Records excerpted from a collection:
__________

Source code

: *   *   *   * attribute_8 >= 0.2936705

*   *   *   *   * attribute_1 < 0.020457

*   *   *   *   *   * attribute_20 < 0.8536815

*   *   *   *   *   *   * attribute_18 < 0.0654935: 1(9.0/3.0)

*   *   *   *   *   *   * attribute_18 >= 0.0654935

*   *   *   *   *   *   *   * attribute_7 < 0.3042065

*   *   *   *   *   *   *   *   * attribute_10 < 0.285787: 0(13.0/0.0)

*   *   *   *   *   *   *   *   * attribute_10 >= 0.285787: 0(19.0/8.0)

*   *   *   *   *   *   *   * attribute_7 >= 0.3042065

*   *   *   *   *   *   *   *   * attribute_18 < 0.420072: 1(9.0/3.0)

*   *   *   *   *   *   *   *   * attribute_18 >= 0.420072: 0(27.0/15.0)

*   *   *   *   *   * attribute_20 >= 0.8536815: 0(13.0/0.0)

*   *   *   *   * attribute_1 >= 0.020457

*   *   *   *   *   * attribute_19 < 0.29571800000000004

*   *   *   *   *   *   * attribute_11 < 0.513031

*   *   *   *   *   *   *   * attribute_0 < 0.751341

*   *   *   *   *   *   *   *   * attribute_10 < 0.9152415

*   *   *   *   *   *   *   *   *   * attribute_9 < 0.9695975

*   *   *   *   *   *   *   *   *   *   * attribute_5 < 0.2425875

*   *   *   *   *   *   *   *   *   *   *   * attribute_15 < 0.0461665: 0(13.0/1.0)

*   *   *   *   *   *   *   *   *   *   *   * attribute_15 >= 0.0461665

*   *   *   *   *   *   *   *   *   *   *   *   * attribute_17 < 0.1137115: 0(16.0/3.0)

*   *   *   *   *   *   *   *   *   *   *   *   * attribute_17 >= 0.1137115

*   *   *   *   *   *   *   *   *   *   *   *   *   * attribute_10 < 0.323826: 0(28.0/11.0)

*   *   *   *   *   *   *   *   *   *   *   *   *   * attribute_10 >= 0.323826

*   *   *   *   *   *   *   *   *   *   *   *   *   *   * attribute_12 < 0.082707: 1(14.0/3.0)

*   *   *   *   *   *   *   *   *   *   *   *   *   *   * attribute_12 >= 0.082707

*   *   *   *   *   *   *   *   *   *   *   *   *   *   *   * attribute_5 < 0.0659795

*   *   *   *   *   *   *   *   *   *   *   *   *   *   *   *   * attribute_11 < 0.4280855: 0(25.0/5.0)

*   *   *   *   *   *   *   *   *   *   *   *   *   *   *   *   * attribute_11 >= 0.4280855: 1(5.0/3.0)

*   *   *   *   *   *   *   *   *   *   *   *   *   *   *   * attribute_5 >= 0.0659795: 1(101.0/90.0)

__________

ASSIGNED TASK: Copy nothing beyond the line containing "< 0.323826: 0(28.0/11.0)". Transcribe exactly from the first line of the entries down to that line, inclusive.

RESPONSE TO THE EXERCISE:
Source code

: *   *   *   * attribute_8 >= 0.2936705

*   *   *   *   * attribute_1 < 0.020457

*   *   *   *   *   * attribute_20 < 0.8536815

*   *   *   *   *   *   * attribute_18 < 0.0654935: 1(9.0/3.0)

*   *   *   *   *   *   * attribute_18 >= 0.0654935

*   *   *   *   *   *   *   * attribute_7 < 0.3042065

*   *   *   *   *   *   *   *   * attribute_10 < 0.285787: 0(13.0/0.0)

*   *   *   *   *   *   *   *   * attribute_10 >= 0.285787: 0(19.0/8.0)

*   *   *   *   *   *   *   * attribute_7 >= 0.3042065

*   *   *   *   *   *   *   *   * attribute_18 < 0.420072: 1(9.0/3.0)

*   *   *   *   *   *   *   *   * attribute_18 >= 0.420072: 0(27.0/15.0)

*   *   *   *   *   * attribute_20 >= 0.8536815: 0(13.0/0.0)

*   *   *   *   * attribute_1 >= 0.020457

*   *   *   *   *   * attribute_19 < 0.29571800000000004

*   *   *   *   *   *   * attribute_11 < 0.513031

*   *   *   *   *   *   *   * attribute_0 < 0.751341

*   *   *   *   *   *   *   *   * attribute_10 < 0.9152415

*   *   *   *   *   *   *   *   *   * attribute_9 < 0.9695975

*   *   *   *   *   *   *   *   *   *   * attribute_5 < 0.2425875

*   *   *   *   *   *   *   *   *   *   *   * attribute_15 < 0.0461665: 0(13.0/1.0)

*   *   *   *   *   *   *   *   *   *   *   * attribute_15 >= 0.0461665

*   *   *   *   *   *   *   *   *   *   *   *   * attribute_17 < 0.1137115: 0(16.0/3.0)

*   *   *   *   *   *   *   *   *   *   *   *   * attribute_17 >= 0.1137115

*   *   *   *   *   *   *   *   *   *   *   *   *   * attribute_10 < 0.323826: 0(28.0/11.0)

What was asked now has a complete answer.